Le directeur général m’a instruit de trouver le meilleur cercueil », a-t-il insisté à quelques pas de gens qui descendaient en flammes l’Etat major de la police, le président Jovenel Moïse et des parlementaires. « Ils seraient présents si c’est un bandit que l’on enterrait », a scandé l’un d’eux au moment où la foule chantait au Parc du souvenir. « Nous voulons que l’inhumation se fasse au Parc du souvenir, pas au cimetière de Frères », a exigé Fritz Duval Boyard. Sans cérémonie, la foule a porté le cercueil jusqu’au Parc du souvenir. Sur tout l’itinéraire, comme c’était le cas depuis des heures, des policiers ont fait chanter des armes de tous les calibres. « Polisye se dyòb sèkèy, poukisa tout mizè sa pou yo te bal yon bon sèkèy », a craché une vielle femme au moment de rentrer au Parc du souvenir où, en attention, sous les yeux de centaines de personnes, des policiers de l’UDMO, le responsable de cette unité et le nouveau DDO/PNH, Berson Soljour, ont salué la dépouille de Jimmy Boyard et chanté l’hymne national. « Il y a un vrai problème au sein de l’UDMO. Il y a un déficit de confiance entre l’unité et le commandement.
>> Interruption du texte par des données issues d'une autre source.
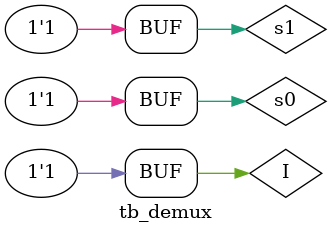
<source format=v>
module tb_demux();

reg s0, s1, I;
wire d0, d1, d2, d3;

demux my_demux(s0, s1, I, d0, d1, d2, d3);

initial	begin
	
	s0 = 0;
	s1 = 0;
	I = 0;
	#10;

	s0 = 0;
	s1 = 0;
	I  = 1;
	#10;
	
	s0= 0;
	s1= 1;
	I = 0;
	#10;

	s0= 0;
	s1= 1;
	I = 1;
	#10;
	
	s0= 1;
	s1= 0;
	I = 0;
	#10;
	
	s0= 1;
	s1= 0;
	I = 1;
	#10;
	
	s0= 1;
	s1= 1;
	I = 0;
	#10;
	
	s0= 1;
	s1= 1;
	I = 1;
	#10;	
	end

endmodule


</source>
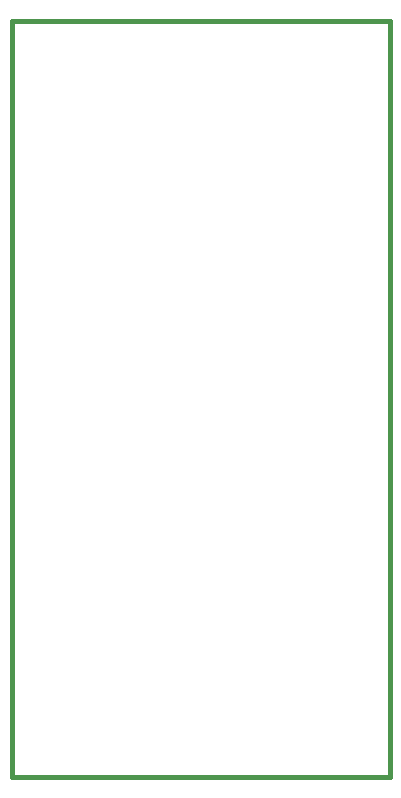
<source format=gbr>
G04 (created by PCBNEW-RS274X (2011-aug-04)-testing) date Sun 07 Apr 2013 12:34:02 PM PDT*
G01*
G70*
G90*
%MOIN*%
G04 Gerber Fmt 3.4, Leading zero omitted, Abs format*
%FSLAX34Y34*%
G04 APERTURE LIST*
%ADD10C,0.006000*%
%ADD11C,0.015000*%
G04 APERTURE END LIST*
G54D10*
G54D11*
X20000Y-45197D02*
X32598Y-45197D01*
X20000Y-20000D02*
X32598Y-20000D01*
X32598Y-20000D02*
X32598Y-45197D01*
X20000Y-20000D02*
X20000Y-45197D01*
M02*

</source>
J’espère que l’incident d’aujourd’hui, révélateur d’autres malaises, sera pris en compte pour que l’on ait pas à offrir ce spectacle laid et embarrassant pour le pays, pour les responsables d’Etat et pour la police », a confié un policier, ami de Jimmy Boyard, qui compte lui aussi onze ans de service au sein de la PNH. Revenu d’Europe, le président Jovenel Moïse a été accueilli à l’aéroport international Toussaint Louverture par le Premier ministre Jack Guy Lafontant, d’autres membres du CSPN et l’Etat major de la police nationale d’Haïti, le samedi 16 décembre 2017. Ni le chef de l’Etat, ni les potentats du gouvernement et gradés n’ont emprunté la route de Frères au moment de cet incident. Autrement, ils seraient témoins d’un immense coup de colère provoqué par un cercueil bas de gamme pour le policier Jimmy Boyard, mort, selon le commandement de la police, en marge d’une opération qualifiée de fiasco et dont les funérailles ont été, à certains égards, un fiasco, une épreuve pour ses parents.

Les funérailles de l’autre policier ont été chantées à Carrefour. Plusieurs personnes ont été tuées à Grand-Ravine le 13 novembre. La police indique rechercher un policier de l’UDMO pour avoir abattu des gens non armés au collège Maranatha. L’enquête de l’inspection générale a recommandé une assistance psychologique pour les policiers impliqués dans cette opération.